Quanto alle politiche monetarie, significherà pur qualcosa che dal 2009 a oggi, pur tra grida esagitate di inflazione e di deflazione, non abbiamo avuto né l’una né l’altra. Pur tra esitazioni e contraddizioni, le banche centrali ci hanno pilotato in una grigia terra di mezzo. Lo hanno fatto con un occhio rivolto ai modelli (che da tempo invitano ad alzare i tassi) e con l’altro rivolto alla realtà (che da tempo invita ad abbassarli) e hanno finora trovato un compromesso accettabile. Può darsi che sia stata solo fortuna e che la situazione sia più rischiosa di come appare, ma al momento non troviamo elementi che facciano pensare che tutto stia sfuggendo di mano.
Ogni crisi, nel momento in cui la si attraversa, appare più pesante delle precedenti e impossibile da superare. Ricordiamo però che il Pil degli emergenti asiatici scese a due cifre nel 1997-98, mentre quello cinese, quest’anno e il prossimo, salirà anche nelle stime del più tenebroso tra i pessimisti di almeno il 3-4 per cento. La Cina è sopravvissuta a una pesante crisi del mercato immobiliare, iniziata due anni fa e oggi terminata senza avere provocato tutti i disastri bancari e sistemici di cui si era tanto parlato. È ben possibile, se non probabile, che lo stesso avvenga nel manifatturiero nei prossimi due anni.
Per chi investe, il fatto che il mondo appaia meno invitante di un anno fa induce giustamente a una maggiore prudenza.
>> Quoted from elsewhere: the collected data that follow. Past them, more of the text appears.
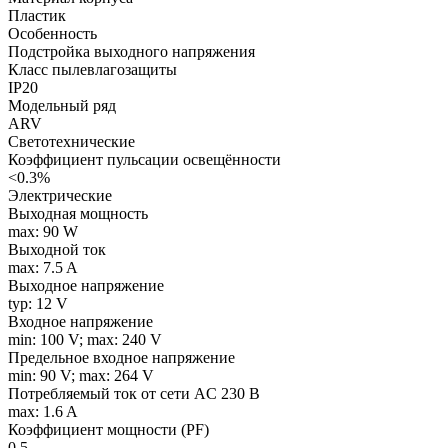
Пластик
Особенность
Подстройка выходного напряжения
Класс пылевлагозащиты
IP20
Модельный ряд
ARV
Светотехнические
Коэффициент пульсации освещённости
<0.3%
Электрические
Выходная мощность
max: 90 W
Выходной ток
max: 7.5 A
Выходное напряжение
typ: 12 V
Входное напряжение
min: 100 V; max: 240 V
Предельное входное напряжение
min: 90 V; max: 264 V
Потребляемый ток от сети AC 230 В
max: 1.6 A
Коэффициент мощности (PF)
0.5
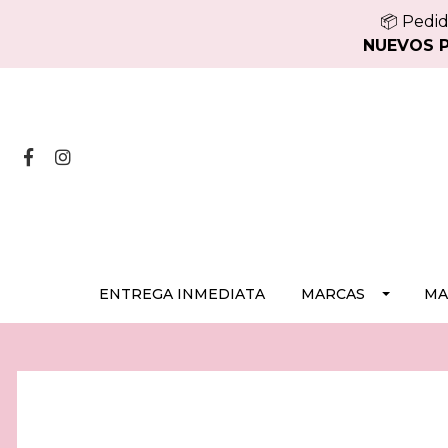
📦 Pedid
NUEVOS PE
ENTREGA INMEDIATA
MARCAS
MA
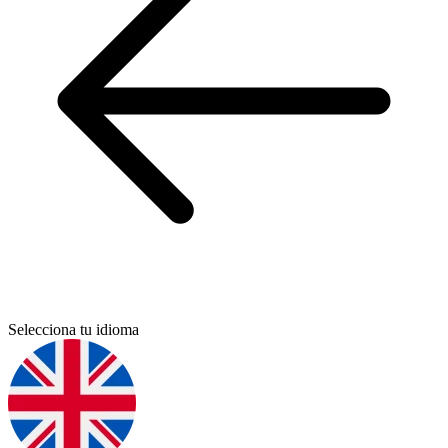
Selecciona tu idioma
Le aspettative di rendimento, su bond e azioni, sono oggi più realistiche. Ci aspettano anni molto meno brillanti di quelli che ci stiamo lasciando alle spalle, ma questo non significa che sia già arrivato il momento di rifugiarsi nel cash o in qualsiasi altro bene rifugio. Continuiamo a pensare che ci sia spazio per un recupero di qui a fine anno. Un recupero grigio, naturalmente.